Natalia held a Finland Distinguish Professorship at University of Oulu from January 2013 to June 2018. She was the Director of the UPM MSc in Software Engineering from 1992 to 2002 and the coordinator of the Erasmus Mundus European Master on SE (whith the participation of the University of Bolzano, the University of Kaiserslautern and the University of Blekinge) from 2007 to 2012.
She has been member of several journals Editorial Boards including IEEE Transactions on SE, the Journal of Empirial SE, Software Testing, Verification and Reliability and IEEE Software. Juristo has served in several conferences Program Committees (ICSE, RE, REFSQ, ESEM, etc.) and has been General Chair of ICSE 2021 and ESEM 2007 among others.
Natalia has written several books among which highlights Basics of Software
Engineering Experimentation (Kluwer, 2011). She has been ranked 10th most active experienced SE researcher in top-quality journals in the period 2010-2017 (A bibliometric assessment of SE scholars and institutions in JSS, 2019).
In appreciation of her contributions to the research field, Natalia was awarded in 2009 with an Honorary Doctor from the Blekinge Institute of Technology (Sweden)
Lionel Briand – Applications of Language Models to Software Engineering: An Empirical Perspective
Abstract: Language models are increasingly applied to address software engineering problems such as program repair, test generation, or requirements analysis.
Such applications require thorough empirical evaluations that present specific challenges.
I will report on my experience and insights regarding the empirical aspects of such studies.

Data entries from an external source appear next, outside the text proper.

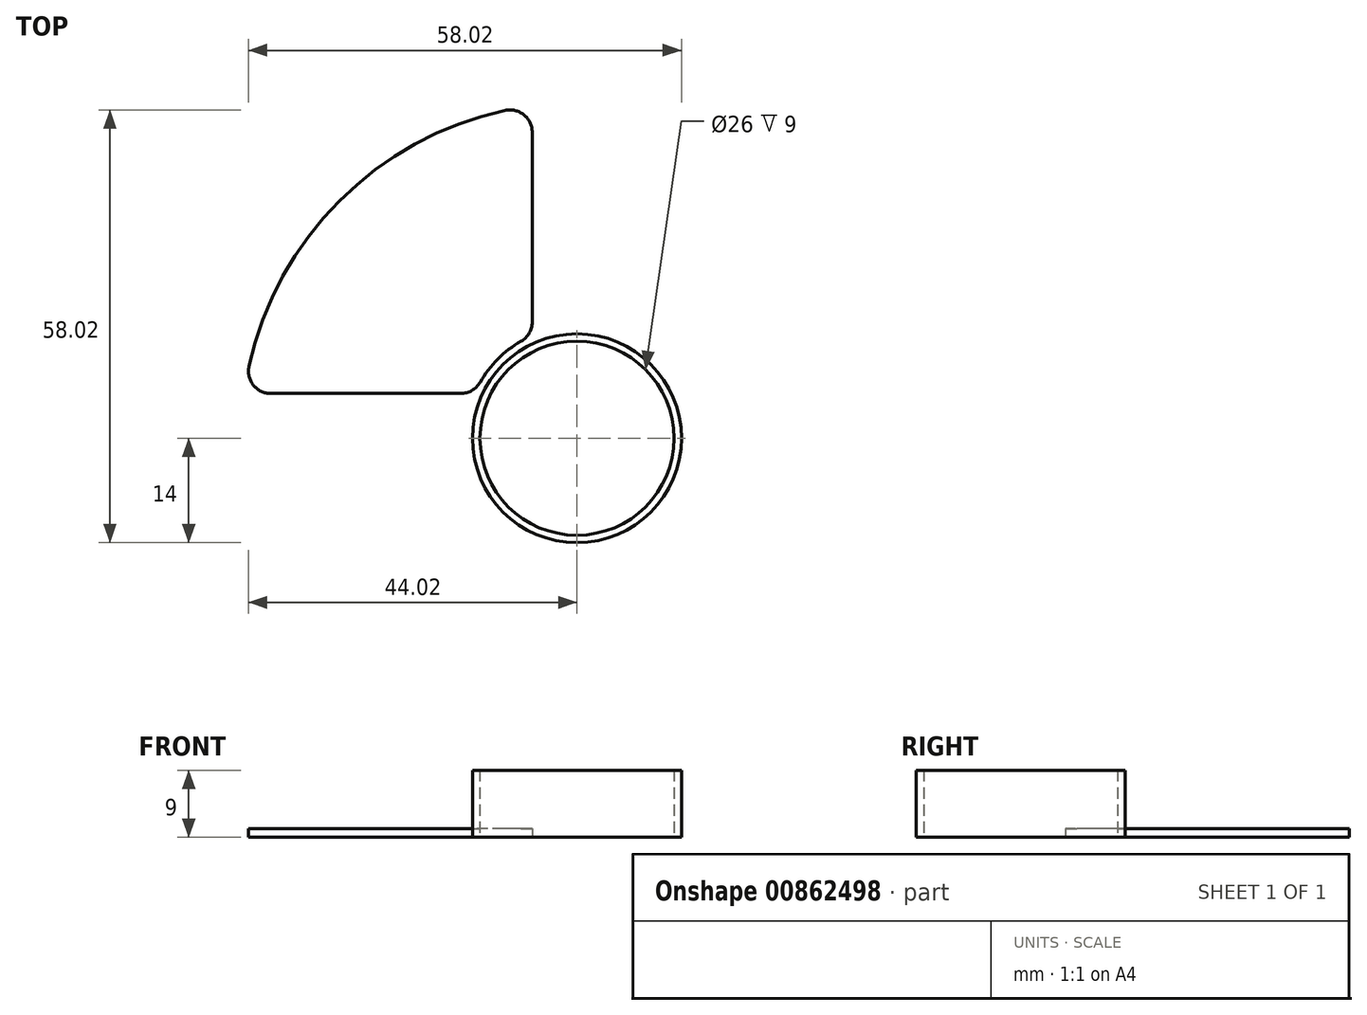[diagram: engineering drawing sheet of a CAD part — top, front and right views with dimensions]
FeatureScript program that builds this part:
annotation { "Feature Type Name" : "Feature", "Feature Type Description" : "" }
export const myFeature = defineFeature(function(context is Context, id is Id, definition is map)
    precondition{}
    {
        {
            var Q0;
            Q0=qCreatedBy(makeId("Top.planeOp"),FACE);
            var sketch = newSketch(context, id + "F0", { "sketchPlane" : qUnion([Q0])});
            skArc(sketch, "E0", {"start": v(-13, 7.5) * mm, "mid": v(-10.6, 10.6) * mm, "end": v(-7.5, 13) * mm});
            skArc(sketch, "E1", {"start": v(-55, 0) * mm, "mid": v(-38.9, 38.9) * mm, "end": v(0, 55) * mm});
            skLineSegment(sketch, "E2", {"start": v(-6, 15.59) * mm, "end": v(-6, 41.02) * mm});
            skLineSegment(sketch, "E3", {"start": v(-15.59, 6) * mm, "end": v(-41.02, 6) * mm});
            skArc(sketch, "E4", {"start": v(-43.95, 9.64) * mm, "mid": v(-31.82, 31.82) * mm, "end": v(-9.64, 43.95) * mm});
            skPoint(sketch, "E5.orphan", {"position": v(0, 6) * mm});
            skPoint(sketch, "E6.orphan", {"position": v(-6, 0) * mm});
            skPoint(sketch, "E7.orphan", {"position": v(0, 45) * mm});
            skPoint(sketch, "E8.orphan", {"position": v(-45, 0) * mm});
            skPoint(sketch, "E9.orphan", {"position": v(-15, 0) * mm});
            skPoint(sketch, "E10.orphan", {"position": v(0, 15) * mm});
            skPoint(sketch, "E11.visualSharp", {"position": v(-44.6, 6) * mm});
            skArc(sketch, "E11.filletArc", {"start": v(-43.95, 9.64) * mm, "mid": v(-43.36, 7.12) * mm, "end": v(-41.02, 6) * mm});
            skPoint(sketch, "E12.visualSharp", {"position": v(-6, 44.6) * mm});
            skArc(sketch, "E12.filletArc", {"start": v(-6, 41.02) * mm, "mid": v(-7.12, 43.36) * mm, "end": v(-9.64, 43.95) * mm});
            skPoint(sketch, "E13.visualSharp", {"position": v(-6, 13.75) * mm});
            skArc(sketch, "E13.filletArc", {"start": v(-7.5, 13) * mm, "mid": v(-6.4, 14.09) * mm, "end": v(-6, 15.59) * mm});
            skPoint(sketch, "E14.visualSharp", {"position": v(-13.75, 6) * mm});
            skArc(sketch, "E14.filletArc", {"start": v(-15.59, 6) * mm, "mid": v(-14.09, 6.4) * mm, "end": v(-13, 7.5) * mm});
            skArc(sketch, "E15.1.0", {"start": v(0, -55) * mm, "mid": v(-38.9, -38.9) * mm, "end": v(-55, 0) * mm});
            skArc(sketch, "E15.1.1", {"start": v(-9.64, -43.95) * mm, "mid": v(-31.82, -31.82) * mm, "end": v(-43.95, -9.64) * mm});
            skArc(sketch, "E15.1.2", {"start": v(-41.02, -6) * mm, "mid": v(-43.36, -7.12) * mm, "end": v(-43.95, -9.64) * mm});
            skLineSegment(sketch, "E15.1.3", {"start": v(-15.59, -6) * mm, "end": v(-41.02, -6) * mm});
            skArc(sketch, "E15.1.4", {"start": v(-13, -7.5) * mm, "mid": v(-14.09, -6.4) * mm, "end": v(-15.59, -6) * mm});
            skArc(sketch, "E15.1.5", {"start": v(-7.5, -13) * mm, "mid": v(-10.6, -10.6) * mm, "end": v(-13, -7.5) * mm});
            skArc(sketch, "E15.1.6", {"start": v(-6, -15.59) * mm, "mid": v(-6.4, -14.09) * mm, "end": v(-7.5, -13) * mm});
            skLineSegment(sketch, "E15.1.7", {"start": v(-6, -15.59) * mm, "end": v(-6, -41.02) * mm});
            skArc(sketch, "E15.1.8", {"start": v(-9.64, -43.95) * mm, "mid": v(-7.12, -43.36) * mm, "end": v(-6, -41.02) * mm});
            skArc(sketch, "E15.2.0", {"start": v(55, 0) * mm, "mid": v(38.9, -38.9) * mm, "end": v(0, -55) * mm});
            skArc(sketch, "E15.2.1", {"start": v(43.95, -9.64) * mm, "mid": v(31.82, -31.82) * mm, "end": v(9.64, -43.95) * mm});
            skArc(sketch, "E15.2.2", {"start": v(6, -41.02) * mm, "mid": v(7.12, -43.36) * mm, "end": v(9.64, -43.95) * mm});
            skLineSegment(sketch, "E15.2.3", {"start": v(6, -15.59) * mm, "end": v(6, -41.02) * mm});
            skArc(sketch, "E15.2.4", {"start": v(7.5, -13) * mm, "mid": v(6.4, -14.09) * mm, "end": v(6, -15.59) * mm});
            skArc(sketch, "E15.2.5", {"start": v(13, -7.5) * mm, "mid": v(10.6, -10.6) * mm, "end": v(7.5, -13) * mm});
            skArc(sketch, "E15.2.6", {"start": v(15.59, -6) * mm, "mid": v(14.09, -6.4) * mm, "end": v(13, -7.5) * mm});
            skLineSegment(sketch, "E15.2.7", {"start": v(15.59, -6) * mm, "end": v(41.02, -6) * mm});
            skArc(sketch, "E15.2.8", {"start": v(43.95, -9.64) * mm, "mid": v(43.36, -7.12) * mm, "end": v(41.02, -6) * mm});
            skArc(sketch, "E15.3.0", {"start": v(0, 55) * mm, "mid": v(38.9, 38.9) * mm, "end": v(55, 0) * mm});
            skArc(sketch, "E15.3.1", {"start": v(9.64, 43.95) * mm, "mid": v(31.82, 31.82) * mm, "end": v(43.95, 9.64) * mm});
            skArc(sketch, "E15.3.2", {"start": v(41.02, 6) * mm, "mid": v(43.36, 7.12) * mm, "end": v(43.95, 9.64) * mm});
            skLineSegment(sketch, "E15.3.3", {"start": v(15.59, 6) * mm, "end": v(41.02, 6) * mm});
            skArc(sketch, "E15.3.4", {"start": v(13, 7.5) * mm, "mid": v(14.09, 6.4) * mm, "end": v(15.59, 6) * mm});
            skArc(sketch, "E15.3.5", {"start": v(7.5, 13) * mm, "mid": v(10.6, 10.6) * mm, "end": v(13, 7.5) * mm});
            skArc(sketch, "E15.3.6", {"start": v(6, 15.59) * mm, "mid": v(6.4, 14.09) * mm, "end": v(7.5, 13) * mm});
            skLineSegment(sketch, "E15.3.7", {"start": v(6, 15.59) * mm, "end": v(6, 41.02) * mm});
            skArc(sketch, "E15.3.8", {"start": v(9.64, 43.95) * mm, "mid": v(7.12, 43.36) * mm, "end": v(6, 41.02) * mm});
            skSolve(sketch);
        }
        {
            var Q0;
            Q0=makeQuery(id+"F0.imprint","IMPRINT",FACE,{"disambiguationData":[TD([[makeQuery(id+"F0.imprint","IMPRINT",EDGE,{"derivedFrom":sQuery(id+"F0.wireOp",EDGE,"E0")}),-1.0]])]});
            extrude(context, id + "F1", {"entities" : qUnion([Q0]), "depth" : 1.2 * mm, "offsetDistance" : 25 * mm});
        }
        {
            var Q0;
            Q0=qCreatedBy(makeId("Top.planeOp"),FACE);
            var sketch = newSketch(context, id + "F2", { "sketchPlane" : qUnion([Q0])});
            skCircle(sketch, "E16", {"center": v(0, 0) * mm, "radius": 14 * mm});
            skCircle(sketch, "E17", {"center": v(0, 0) * mm, "radius": 13 * mm});
            skSolve(sketch);
        }
        {
            var Q0;
            Q0=makeQuery(id+"F2.imprint","IMPRINT",FACE,{"disambiguationData":[TD([[makeQuery(id+"F2.imprint","IMPRINT",EDGE,{"derivedFrom":sQuery(id+"F2.wireOp",EDGE,"E16")}),1.0]])]});
            extrude(context, id + "F3", {"entities" : qUnion([Q0]), "operationType" : NewBodyOperationType.ADD, "depth" : 9 * mm, "offsetDistance" : 25 * mm});
        }
        {
            var Q0;
            Q0=qCreatedBy(makeId("Top.planeOp"),FACE);
            var sketch = newSketch(context, id + "F4", { "sketchPlane" : qUnion([Q0])});
            skLineSegment(sketch, "E18", {"start": v(0, 0) * mm, "end": v(-15.01, -8.67) * mm, "construction": true});
            skArc(sketch, "E19", {"start": v(-5.63, -3.25) * mm, "mid": v(-5.63, 3.25) * mm, "end": v(0, 6.5) * mm});
            skLineSegment(sketch, "E20", {"start": v(-8.6, -3.52) * mm, "end": v(-6.15, -2.1) * mm});
            skArc(sketch, "E21", {"start": v(-8.6, -3.52) * mm, "mid": v(-9.21, -4.28) * mm, "end": v(-9.1, -5.25) * mm});
            skLineSegment(sketch, "E22", {"start": v(0, 0) * mm, "end": v(-10.91, 6.3) * mm, "construction": true});
            skLineSegment(sketch, "E23.MirrorCS", {"start": v(-1.25, 9.2) * mm, "end": v(-1.25, 6.38) * mm});
            skArc(sketch, "E24.MirrorCS", {"start": v(-1.25, 9.2) * mm, "mid": v(-0.9, 10.12) * mm, "end": v(0, 10.5) * mm});
            skArc(sketch, "E25.1.0", {"start": v(5.63, -3.25) * mm, "mid": v(0, -6.5) * mm, "end": v(-5.63, -3.25) * mm});
            skLineSegment(sketch, "E25.1.1", {"start": v(7.34, -5.68) * mm, "end": v(4.9, -4.27) * mm});
            skArc(sketch, "E25.1.2", {"start": v(7.34, -5.68) * mm, "mid": v(8.3, -5.84) * mm, "end": v(9.1, -5.25) * mm});
            skLineSegment(sketch, "E25.1.3", {"start": v(-7.34, -5.68) * mm, "end": v(-4.9, -4.27) * mm});
            skArc(sketch, "E25.1.4", {"start": v(-7.34, -5.68) * mm, "mid": v(-8.3, -5.84) * mm, "end": v(-9.1, -5.25) * mm});
            skArc(sketch, "E25.2.0", {"start": v(0, 6.5) * mm, "mid": v(5.63, 3.25) * mm, "end": v(5.63, -3.25) * mm});
            skLineSegment(sketch, "E25.2.1", {"start": v(1.25, 9.2) * mm, "end": v(1.25, 6.38) * mm});
            skArc(sketch, "E25.2.2", {"start": v(1.25, 9.2) * mm, "mid": v(0.9, 10.12) * mm, "end": v(0, 10.5) * mm});
            skLineSegment(sketch, "E25.2.3", {"start": v(8.6, -3.52) * mm, "end": v(6.15, -2.1) * mm});
            skArc(sketch, "E25.2.4", {"start": v(8.6, -3.52) * mm, "mid": v(9.21, -4.28) * mm, "end": v(9.1, -5.25) * mm});
            skSolve(sketch);
        }
        {
            var Q0;
            {var subQ1=sQuery(id+"F4.wireOp",EDGE,"E25.1.0");var subQ4=sQuery(id+"F4.wireOp",EDGE,"E19");var subQ8=makeQuery(id+"F4.imprint","INTERSECT",VERTEX,{"derivedFrom":[subQ4,subQ1]});Q0=makeQuery(id+"F4.imprint","IMPRINT",FACE,{"disambiguationData":[TD([[makeQuery(id+"F4.imprint","IMPRINT",EDGE,{"disambiguationData":[TD([[subQ8,-1.0]])],"derivedFrom":subQ4}),-1.0]])]});}
            var Q1;
            {var subQ4=sQuery(id+"F4.wireOp",EDGE,"E20");Q1=makeQuery(id+"F4.imprint","IMPRINT",FACE,{"disambiguationData":[TD([[makeQuery(id+"F4.imprint","IMPRINT",EDGE,{"derivedFrom":subQ4}),-1.0]])]});}
            var Q2;
            {var subQ4=sQuery(id+"F4.wireOp",EDGE,"E25.1.1");Q2=makeQuery(id+"F4.imprint","IMPRINT",FACE,{"disambiguationData":[TD([[makeQuery(id+"F4.imprint","IMPRINT",EDGE,{"derivedFrom":subQ4}),-1.0]])]});}
            var Q3;
            {var subQ4=sQuery(id+"F4.wireOp",EDGE,"E23.MirrorCS");Q3=makeQuery(id+"F4.imprint","IMPRINT",FACE,{"disambiguationData":[TD([[makeQuery(id+"F4.imprint","IMPRINT",EDGE,{"derivedFrom":subQ4}),1.0]])]});}
            extrude(context, id + "F5", {"entities" : qUnion([Q0, Q1, Q2, Q3]), "operationType" : NewBodyOperationType.REMOVE, "depth" : 25 * mm, "offsetDistance" : 25 * mm});
        }
    });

Lionel C. Briand is professor of software engineering and has shared appointments between (1) School of Electrical Engineering and Computer Science, University of Ottawa, Canada and (2)The Lero SFI Research Centre for Software and University of Limerick, Ireland. He is a Canada research chair in Intelligent Software Dependability and Compliance (Tier1) and the director of Lero. He has conducted applied research in collaboration with industry for more than 25 years, including projects in the automotive, aerospace, manufacturing, financial, and energy domains. He is a fellow of the ACM, IEEE, and Royal Society of Canada. He was also granted the IEEE Computer Society Harlan Mills Award (2012), the IEEE Reliability Society Engineer-of-the-year award (2013), and the ACM SIGSOFT Outstanding Research Award (2022) for his work on software testing and verification. His research interests include: software testing and verification (including security aspects), trustworthy AI, applications of AI in software engineering, model-driven software development, requirements engineering, and empirical software engineering.